I couldn't say it any better than Major Andrew Olmsted. But I will interpolate:
If the Iraqi Army cannot be built up to the degree necessary to restore order, there aren't any particularly good alternatives available to us.
"If"?
Staying in Iraq may help to keep a ceiling on the violence, but that is a ticket to an indefinite presence in Iraq that will not only mean neverending losses for both our forces and Iraqi civilians, but an ongoing goad to Islamists who will seek to strike us in the United States in retribution for our occupation of Iraq.
And yet it is being reported that we are now not merely planning to stay in Iraq, but to expand our military commitment there.
Leaving Iraq may open the floodgates to a level of violence that would make the current carnage a fond memory.
Ultimately, we have no good choices unless there's a way I'm not aware of to create a national consciousness in the Iraqi Army.
Does anyone--anyone--believe any longer that this can be done?
As such, while I hate to say it, I think that withdrawal may be the best available option. Yes, the enemy would trumpet that as a success to the high heavens (with some justification, I should note). Yes, we'd be condemning a lot of Iraqis to die (and I believe Hilzoy is correct that we should take in as many Iraqis as want to come if we do leave).
Sad to say, a lot of Iraqis are going to die no matter what we do.
Yes, the Middle East would be left all higgledy-piggledy.
Certainly, it wouldn't be as stable and secure is it is today!
But there are good sides to withdrawal as well. We could stop the gradual degradation of our armed forces, allowing us to rebuild them in case they are needed elsewhere.
Like in Afghanistan, for instance, where the Taliban and al-Qaeda (remember them? the people responsible for September 11?) are resurgent.

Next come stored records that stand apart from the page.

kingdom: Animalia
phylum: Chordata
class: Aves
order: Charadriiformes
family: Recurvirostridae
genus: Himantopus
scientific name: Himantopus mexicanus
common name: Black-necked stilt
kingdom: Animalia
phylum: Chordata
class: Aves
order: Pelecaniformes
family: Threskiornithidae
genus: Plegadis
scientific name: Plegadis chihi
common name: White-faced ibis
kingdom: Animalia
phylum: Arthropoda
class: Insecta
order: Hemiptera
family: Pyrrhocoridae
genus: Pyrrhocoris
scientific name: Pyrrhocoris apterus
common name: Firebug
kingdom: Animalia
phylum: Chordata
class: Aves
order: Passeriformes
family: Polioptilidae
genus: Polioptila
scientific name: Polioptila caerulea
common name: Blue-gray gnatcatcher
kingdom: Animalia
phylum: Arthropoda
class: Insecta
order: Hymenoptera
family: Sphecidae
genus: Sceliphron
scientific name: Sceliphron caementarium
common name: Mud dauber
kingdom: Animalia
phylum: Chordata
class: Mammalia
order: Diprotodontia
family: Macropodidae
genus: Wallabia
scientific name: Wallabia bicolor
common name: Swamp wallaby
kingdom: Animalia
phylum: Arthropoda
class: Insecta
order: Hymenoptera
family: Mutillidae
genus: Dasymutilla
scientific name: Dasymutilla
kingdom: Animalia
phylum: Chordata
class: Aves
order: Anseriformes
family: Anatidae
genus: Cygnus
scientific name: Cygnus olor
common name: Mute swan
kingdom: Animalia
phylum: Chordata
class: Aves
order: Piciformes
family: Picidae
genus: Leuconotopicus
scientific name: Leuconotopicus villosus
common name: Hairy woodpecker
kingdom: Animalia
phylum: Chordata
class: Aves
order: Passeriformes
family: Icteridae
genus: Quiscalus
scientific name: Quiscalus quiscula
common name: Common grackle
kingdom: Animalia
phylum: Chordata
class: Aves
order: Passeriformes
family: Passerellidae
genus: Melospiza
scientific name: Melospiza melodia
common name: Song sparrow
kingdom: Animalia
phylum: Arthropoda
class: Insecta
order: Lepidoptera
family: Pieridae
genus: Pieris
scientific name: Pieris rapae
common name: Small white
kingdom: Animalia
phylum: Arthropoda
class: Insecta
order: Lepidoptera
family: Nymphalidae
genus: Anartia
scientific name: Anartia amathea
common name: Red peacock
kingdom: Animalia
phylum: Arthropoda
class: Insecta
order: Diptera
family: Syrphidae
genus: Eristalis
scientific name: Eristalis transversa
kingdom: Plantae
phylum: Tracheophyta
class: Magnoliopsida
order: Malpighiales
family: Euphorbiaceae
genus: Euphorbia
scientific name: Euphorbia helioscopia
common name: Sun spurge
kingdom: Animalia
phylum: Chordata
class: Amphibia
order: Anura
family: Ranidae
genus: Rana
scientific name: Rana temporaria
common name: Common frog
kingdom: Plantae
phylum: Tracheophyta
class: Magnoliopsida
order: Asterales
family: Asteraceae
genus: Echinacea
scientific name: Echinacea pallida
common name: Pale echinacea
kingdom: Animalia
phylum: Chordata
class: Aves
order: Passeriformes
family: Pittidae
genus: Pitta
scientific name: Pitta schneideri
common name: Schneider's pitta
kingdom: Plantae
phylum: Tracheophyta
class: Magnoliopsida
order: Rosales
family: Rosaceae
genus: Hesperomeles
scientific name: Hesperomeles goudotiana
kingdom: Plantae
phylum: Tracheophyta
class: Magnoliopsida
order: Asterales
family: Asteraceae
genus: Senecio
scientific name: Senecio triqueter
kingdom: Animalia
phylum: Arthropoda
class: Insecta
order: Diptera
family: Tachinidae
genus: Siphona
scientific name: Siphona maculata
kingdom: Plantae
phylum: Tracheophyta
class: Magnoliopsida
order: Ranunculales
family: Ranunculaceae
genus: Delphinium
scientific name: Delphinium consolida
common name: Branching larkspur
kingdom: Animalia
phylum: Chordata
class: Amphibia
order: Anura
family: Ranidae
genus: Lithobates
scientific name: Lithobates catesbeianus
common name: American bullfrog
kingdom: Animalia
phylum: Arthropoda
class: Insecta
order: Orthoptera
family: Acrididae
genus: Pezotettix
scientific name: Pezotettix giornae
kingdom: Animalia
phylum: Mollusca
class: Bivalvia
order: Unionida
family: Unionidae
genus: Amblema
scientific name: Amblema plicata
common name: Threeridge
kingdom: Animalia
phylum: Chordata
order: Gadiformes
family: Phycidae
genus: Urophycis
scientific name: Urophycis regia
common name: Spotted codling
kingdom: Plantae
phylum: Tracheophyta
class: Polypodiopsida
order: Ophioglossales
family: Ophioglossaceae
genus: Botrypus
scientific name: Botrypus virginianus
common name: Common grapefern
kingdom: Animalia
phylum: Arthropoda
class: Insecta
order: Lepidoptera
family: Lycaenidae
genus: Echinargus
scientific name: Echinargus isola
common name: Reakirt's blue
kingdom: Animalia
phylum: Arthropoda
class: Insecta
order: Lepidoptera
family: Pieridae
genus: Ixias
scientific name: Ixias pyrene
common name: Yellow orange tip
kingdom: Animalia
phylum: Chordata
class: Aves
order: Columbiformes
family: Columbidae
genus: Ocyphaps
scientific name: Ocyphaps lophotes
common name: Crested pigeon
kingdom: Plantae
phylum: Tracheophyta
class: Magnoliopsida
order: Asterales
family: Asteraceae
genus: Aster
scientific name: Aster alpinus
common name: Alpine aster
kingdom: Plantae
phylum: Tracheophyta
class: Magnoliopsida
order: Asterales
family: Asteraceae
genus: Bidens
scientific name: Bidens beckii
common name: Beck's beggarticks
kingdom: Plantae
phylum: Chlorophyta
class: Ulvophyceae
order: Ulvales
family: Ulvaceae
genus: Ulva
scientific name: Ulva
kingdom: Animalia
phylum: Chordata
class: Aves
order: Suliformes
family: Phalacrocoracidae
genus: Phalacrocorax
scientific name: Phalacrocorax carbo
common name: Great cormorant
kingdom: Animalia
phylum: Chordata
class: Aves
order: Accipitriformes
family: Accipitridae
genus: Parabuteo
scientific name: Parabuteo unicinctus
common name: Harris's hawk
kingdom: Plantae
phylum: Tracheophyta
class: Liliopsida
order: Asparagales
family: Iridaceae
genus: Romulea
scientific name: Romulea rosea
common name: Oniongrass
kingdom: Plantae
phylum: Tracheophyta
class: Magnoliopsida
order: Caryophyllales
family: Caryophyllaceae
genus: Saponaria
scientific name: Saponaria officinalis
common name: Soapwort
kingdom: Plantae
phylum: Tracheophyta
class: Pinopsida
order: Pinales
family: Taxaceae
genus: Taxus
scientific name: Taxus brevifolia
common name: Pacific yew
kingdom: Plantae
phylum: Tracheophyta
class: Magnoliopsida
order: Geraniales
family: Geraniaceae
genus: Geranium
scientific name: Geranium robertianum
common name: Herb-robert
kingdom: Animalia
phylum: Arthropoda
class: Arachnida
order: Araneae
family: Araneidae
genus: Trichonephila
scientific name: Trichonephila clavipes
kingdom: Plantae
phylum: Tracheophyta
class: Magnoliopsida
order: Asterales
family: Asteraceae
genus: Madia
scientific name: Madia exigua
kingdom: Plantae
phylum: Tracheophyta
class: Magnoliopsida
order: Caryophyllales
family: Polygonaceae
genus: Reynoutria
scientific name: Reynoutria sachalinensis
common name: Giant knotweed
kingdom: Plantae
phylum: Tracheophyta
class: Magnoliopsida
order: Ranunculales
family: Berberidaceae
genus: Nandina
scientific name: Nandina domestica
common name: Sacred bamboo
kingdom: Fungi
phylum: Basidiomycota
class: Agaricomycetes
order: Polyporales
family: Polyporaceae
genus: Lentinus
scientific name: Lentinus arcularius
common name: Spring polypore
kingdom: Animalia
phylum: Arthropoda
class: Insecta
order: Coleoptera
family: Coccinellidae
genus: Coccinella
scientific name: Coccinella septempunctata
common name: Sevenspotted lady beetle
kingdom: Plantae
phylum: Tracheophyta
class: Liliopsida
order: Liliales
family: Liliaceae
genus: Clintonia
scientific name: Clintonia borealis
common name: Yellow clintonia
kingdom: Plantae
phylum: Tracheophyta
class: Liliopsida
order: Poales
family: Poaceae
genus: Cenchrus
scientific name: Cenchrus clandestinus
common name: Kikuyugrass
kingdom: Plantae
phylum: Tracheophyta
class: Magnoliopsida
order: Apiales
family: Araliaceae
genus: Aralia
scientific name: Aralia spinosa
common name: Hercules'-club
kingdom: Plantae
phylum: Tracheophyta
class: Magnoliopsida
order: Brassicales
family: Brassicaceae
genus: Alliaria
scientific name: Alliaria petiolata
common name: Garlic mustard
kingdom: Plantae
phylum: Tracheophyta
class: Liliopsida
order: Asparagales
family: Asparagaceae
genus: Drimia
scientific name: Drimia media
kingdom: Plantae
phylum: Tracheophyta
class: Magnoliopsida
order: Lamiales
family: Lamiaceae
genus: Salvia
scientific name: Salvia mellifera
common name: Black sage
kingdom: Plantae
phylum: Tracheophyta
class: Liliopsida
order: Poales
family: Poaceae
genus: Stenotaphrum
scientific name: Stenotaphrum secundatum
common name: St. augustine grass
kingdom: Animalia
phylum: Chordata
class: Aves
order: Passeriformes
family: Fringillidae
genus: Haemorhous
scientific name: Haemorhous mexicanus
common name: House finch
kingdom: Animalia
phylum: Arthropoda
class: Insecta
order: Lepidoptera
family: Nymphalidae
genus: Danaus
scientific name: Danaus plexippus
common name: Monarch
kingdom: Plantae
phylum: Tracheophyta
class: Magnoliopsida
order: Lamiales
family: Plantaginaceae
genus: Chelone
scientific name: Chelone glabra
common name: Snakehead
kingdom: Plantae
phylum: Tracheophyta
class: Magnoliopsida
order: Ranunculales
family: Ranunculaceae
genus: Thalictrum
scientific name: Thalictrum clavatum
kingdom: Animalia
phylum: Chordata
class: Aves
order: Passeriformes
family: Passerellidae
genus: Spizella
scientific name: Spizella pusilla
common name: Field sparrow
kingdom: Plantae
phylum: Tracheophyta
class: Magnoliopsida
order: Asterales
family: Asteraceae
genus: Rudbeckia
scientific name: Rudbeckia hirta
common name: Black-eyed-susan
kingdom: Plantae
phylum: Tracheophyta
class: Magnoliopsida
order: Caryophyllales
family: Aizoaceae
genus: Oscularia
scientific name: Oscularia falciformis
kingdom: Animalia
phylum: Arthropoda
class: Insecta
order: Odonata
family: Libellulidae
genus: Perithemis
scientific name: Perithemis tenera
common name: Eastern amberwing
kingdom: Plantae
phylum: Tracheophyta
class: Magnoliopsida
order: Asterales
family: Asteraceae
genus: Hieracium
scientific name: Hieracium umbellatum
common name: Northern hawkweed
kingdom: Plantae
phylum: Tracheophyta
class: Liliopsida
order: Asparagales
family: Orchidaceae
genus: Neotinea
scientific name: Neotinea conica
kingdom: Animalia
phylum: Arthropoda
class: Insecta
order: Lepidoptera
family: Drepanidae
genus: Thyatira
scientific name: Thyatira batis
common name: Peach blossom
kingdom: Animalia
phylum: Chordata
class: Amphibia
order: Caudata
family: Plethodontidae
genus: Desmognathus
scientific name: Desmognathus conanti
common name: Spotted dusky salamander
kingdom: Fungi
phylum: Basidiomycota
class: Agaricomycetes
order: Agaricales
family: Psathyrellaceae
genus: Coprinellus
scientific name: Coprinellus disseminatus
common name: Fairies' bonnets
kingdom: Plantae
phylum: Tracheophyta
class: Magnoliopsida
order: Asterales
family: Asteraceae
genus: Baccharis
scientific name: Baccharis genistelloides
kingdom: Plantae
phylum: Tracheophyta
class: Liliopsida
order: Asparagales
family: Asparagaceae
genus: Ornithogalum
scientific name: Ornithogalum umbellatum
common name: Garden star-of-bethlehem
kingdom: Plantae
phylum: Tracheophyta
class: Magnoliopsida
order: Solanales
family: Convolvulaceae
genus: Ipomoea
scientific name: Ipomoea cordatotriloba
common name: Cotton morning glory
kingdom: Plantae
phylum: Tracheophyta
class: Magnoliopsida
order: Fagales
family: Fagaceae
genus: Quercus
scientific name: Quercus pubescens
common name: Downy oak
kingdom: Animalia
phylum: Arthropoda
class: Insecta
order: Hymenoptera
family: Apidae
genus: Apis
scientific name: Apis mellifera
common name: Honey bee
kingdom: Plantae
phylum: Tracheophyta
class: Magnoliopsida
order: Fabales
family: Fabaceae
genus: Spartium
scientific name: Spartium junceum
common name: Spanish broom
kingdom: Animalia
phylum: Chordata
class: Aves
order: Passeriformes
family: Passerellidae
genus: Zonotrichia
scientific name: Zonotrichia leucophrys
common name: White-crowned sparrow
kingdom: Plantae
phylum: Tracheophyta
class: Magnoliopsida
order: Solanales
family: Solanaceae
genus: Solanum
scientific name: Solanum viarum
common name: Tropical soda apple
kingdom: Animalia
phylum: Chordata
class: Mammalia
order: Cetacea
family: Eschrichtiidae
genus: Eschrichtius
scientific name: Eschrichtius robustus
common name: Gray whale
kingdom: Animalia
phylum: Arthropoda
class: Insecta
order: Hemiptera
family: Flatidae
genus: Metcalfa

We could reestablish a credible deterrent to Iran's nuclear ambitions, while removing a handy means for Iran to threaten us. We would at least reduce the rate at which we're generating new terrorists looking to strike at America for our perceived crimes. Over the longer term we might even remove ourselves from our current position as target number one for the angry and disaffected millions who see our poking around their countries as good reason to return the favor.
I make no pretense that this would be a good answer. I hate the thought of abandoning so many Iraqis to their fates, even if we do attempt to get as many Iraqis as possible to the United States to protect those who have risked so much for us. No matter how many we get out, there will still be plenty left for the slaughter when we're gone. And there's little doubt in my mind that our withdrawal will inspire further attacks on the U.S., so we still need to find a way to deal with that. But maintaining the status quo shows little evidence that it will lead us to a good outcome, and there is good reason to believe it may leave us worse off over the long term.
Hasn't insanity been defined as doing the same thing over and over and expecting a different result?
Unless the Bush administration can present a reasonable plan to Congress that is widely seen as offering a reasonable chance of success, rather than simply promising to forestall some feared future doom, it's time to look at how to extract our forces from Iraq with the least amount of risk to them and those Iraqis who have worked with us.
This is a sad, bleak, but ultimately clear-eyed post. That sound you hear in the background is the last helicopter taking off from the roof of the American embassy in Baghdad and the screams of the Iraqis who are left behind. Still, I believe that in time America was viewed more favorably and did itself geopolitical good by abandoning South Vietnam to the inevitable. And while the North Vietnamese victory was a terrible thing for many Vietnamese people, it was not as terrible as, say, the genocide in Cambodia.
Back in 2004, Ron Suskind wrote in the New York Times about a conversation he had had with a senior advisor to the President:
The aide said that guys like me were ''in what we call the reality-based community,'' which he defined as people who ''believe that solutions emerge from your judicious study of discernible reality.'' I nodded and murmured something about enlightenment principles and empiricism. He cut me off. ''That's not the way the world really works anymore,'' he continued. ''We're an empire now, and when we act, we create our own reality. And while you're studying that reality -- judiciously, as you will -- we'll act again, creating other new realities, which you can study too, and that's how things will sort out. We're history's actors . . . and you, all of you, will be left to just study what we do.''
Discernible reality, it now appears, can only be denied so long.